Problem to work on: Count the lines in the records below that contain the string "Priser", treating uppercase and lowercase as different, and reply with the number alone.

***** Dataset records *****

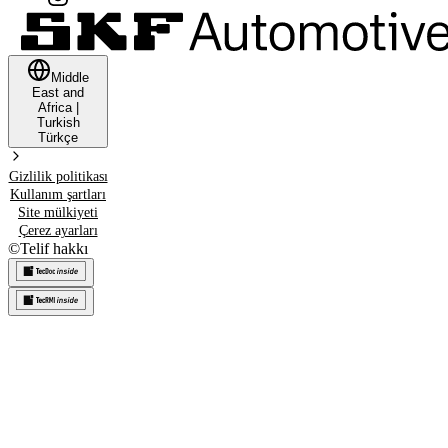
Middle
East and
Africa
|
Turkish
Türkçe
Gizlilik politikası
Kullanım şartları
Site mülkiyeti
Çerez ayarları
©
Telif hakkı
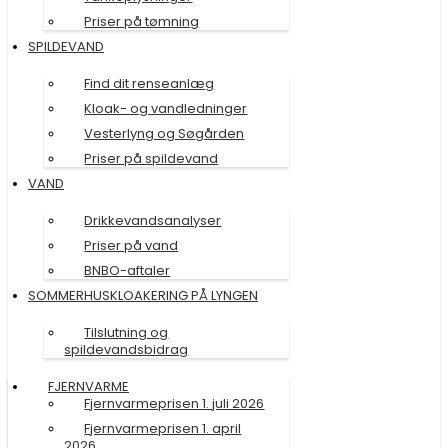
Priser på tømning
SPILDEVAND
Find dit renseanlæg
Kloak- og vandledninger
Vesterlyng og Søgården
Priser på spildevand
VAND
Drikkevandsanalyser
Priser på vand
BNBO-aftaler
SOMMERHUSKLOAKERING PÅ LYNGEN
Tilslutning og
spildevandsbidrag
FJERNVARME
Fjernvarmeprisen 1. juli 2026
Fjernvarmeprisen 1. april
2026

*****

Result: 3